| SELECTED TEXT |
━━━

Comparing two slices - what am I doing wrong?

Hello,
I have two slices:
unique: [dynamic_content segmentation ai]
relations: [dynamic_content segmentation ai ai segmentation]

I want to print the difference between them. When I run this:

{{ $unique | symdiff $relations }}
{{ $relations | symdiff $unique }}
{{ $unique | complement $relations }}
{{ $relations | complement $unique }}

All I get is 4 empty slices. Trying to run intersect returns the correct values - a collection of common elements.

I also tried this syntax:
{{ collections.SymDiff $unique $relations}}
Without any success.

What am I missing? Which function should I use and how?

Can you give us more from your code or your github repo?

How many items you have in $unique and $relations?

I used similar with paging

{{ $r1 := where .Data.Pages "ExpiryDate" ">=" now }}
{{ $r2 := where .Data.Pages (isset .Params "ExpiryDate") }}
{{ $paginator := .Paginate ( intersect $r1 $r2) }} 
{{ range $paginator.Pages -}}
	{{ .Render "summary" }}
{{- end }}
{{ partial "pagination" . }}
1 Like

My beginning is a file with my own Param in the metadata:
features: [dynamic_content, segmentation, ai, ai, segmentation]

This can be much longer and include many repetitions of each item.
What I want to achieve is that Hugo lets me know when there are duplicates and what they are exactly, as part of a bigger partial that parses this metadata and creates links to other files.

━━━

Figure understanding tasks
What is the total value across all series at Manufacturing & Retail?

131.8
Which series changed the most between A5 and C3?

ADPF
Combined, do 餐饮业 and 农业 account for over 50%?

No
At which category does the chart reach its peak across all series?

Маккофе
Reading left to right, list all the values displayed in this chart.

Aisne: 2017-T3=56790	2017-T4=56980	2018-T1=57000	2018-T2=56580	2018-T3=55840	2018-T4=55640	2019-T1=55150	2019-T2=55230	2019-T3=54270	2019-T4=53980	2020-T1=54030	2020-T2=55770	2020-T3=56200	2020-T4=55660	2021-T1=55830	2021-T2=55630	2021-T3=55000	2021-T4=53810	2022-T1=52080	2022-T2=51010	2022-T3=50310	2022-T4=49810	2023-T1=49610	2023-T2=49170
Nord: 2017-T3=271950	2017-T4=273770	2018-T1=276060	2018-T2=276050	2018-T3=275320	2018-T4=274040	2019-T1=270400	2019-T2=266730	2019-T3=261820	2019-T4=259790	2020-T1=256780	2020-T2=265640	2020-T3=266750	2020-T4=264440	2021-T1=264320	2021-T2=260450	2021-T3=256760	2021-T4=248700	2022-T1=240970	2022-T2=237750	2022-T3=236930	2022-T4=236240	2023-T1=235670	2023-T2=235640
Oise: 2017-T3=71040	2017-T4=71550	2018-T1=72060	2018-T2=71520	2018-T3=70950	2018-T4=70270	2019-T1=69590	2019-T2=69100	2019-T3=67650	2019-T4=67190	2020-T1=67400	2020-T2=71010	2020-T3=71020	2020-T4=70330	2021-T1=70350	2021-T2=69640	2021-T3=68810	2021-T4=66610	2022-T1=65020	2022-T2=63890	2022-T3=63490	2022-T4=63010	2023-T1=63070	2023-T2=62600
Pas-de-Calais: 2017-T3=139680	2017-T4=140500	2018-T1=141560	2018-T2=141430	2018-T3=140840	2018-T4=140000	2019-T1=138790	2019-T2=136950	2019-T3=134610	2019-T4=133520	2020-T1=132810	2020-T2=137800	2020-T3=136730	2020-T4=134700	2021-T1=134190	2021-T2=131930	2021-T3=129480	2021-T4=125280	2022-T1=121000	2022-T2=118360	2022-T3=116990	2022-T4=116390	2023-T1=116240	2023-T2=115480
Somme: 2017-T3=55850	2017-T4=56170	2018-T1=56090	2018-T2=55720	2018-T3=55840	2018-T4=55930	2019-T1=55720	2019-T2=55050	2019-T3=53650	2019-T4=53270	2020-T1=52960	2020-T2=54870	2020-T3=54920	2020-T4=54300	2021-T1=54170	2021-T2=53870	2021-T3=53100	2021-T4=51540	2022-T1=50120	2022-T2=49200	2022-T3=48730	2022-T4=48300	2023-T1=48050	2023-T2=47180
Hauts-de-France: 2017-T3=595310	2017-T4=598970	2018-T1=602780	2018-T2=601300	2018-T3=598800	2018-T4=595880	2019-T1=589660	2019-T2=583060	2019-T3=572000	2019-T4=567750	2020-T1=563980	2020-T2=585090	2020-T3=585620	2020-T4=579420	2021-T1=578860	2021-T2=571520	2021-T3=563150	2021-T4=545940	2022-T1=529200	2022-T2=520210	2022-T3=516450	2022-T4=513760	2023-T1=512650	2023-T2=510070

━━━

| WORK REQUIRED |
Please continue the forum thread on comparing two slices in Hugo, picking up after its final post.

| RESULT FOR THIS TASK |
{{ $relations := .Page.Param "features" }}
{{ $unique := $relations | uniq }}
<!-- Locate duplicate values in param array -->
{{ if not (eq $relations $unique)}}
    {{ $duplicates := (collections.SymDiff $unique $relations) }}
    {{ printf "Duplicate feature(s) %s found in %s" $duplicates .Page.File }}
{{ end }}

The output is
Duplicate feature(s) [] found in article-test

Given the following sets:

{{ $a := slice "zero" "one" "one" "two" "three" "five" "eight"}}
{{ $b := slice "two" "four" "six" "eight"  }}

{{ $unique := slice "dynamic_content" "segmentation" "ai" }}
{{ $relations := slice "dynamic_content" "segmentation" "ai" "ai" "segmentation" }}

And looking at the docs:

complement: gives the elements of a collection that are not in any of the others.

{{ $a | complement $b }} : [zero one one three five]

Both of these below return [] because each element in each set are also found in the other set.

{{ $unique | complement $relations }}
{{ $relations | complement $unique }}

symdiff: returns the symmetric difference of two collections.

{{ $a | symdiff $b }} : [zero one one three five four six]

These two below will return [] because again, "dynamic_content" "segmentation" and "ai" are in both sets. Once you remove instances of these from each set, you are left without any other elements.

{{ $unique | symdiff $relations }}
{{ $relations | symdiff $unique }}

Is this not then the function you are looking for?

2 Likes

Ok, I get why it doesn’t do what I thought it will. Thanks!

Intersect is not what I’m looking for, I just ran it to see if maybe there’s something completely wrong with my code.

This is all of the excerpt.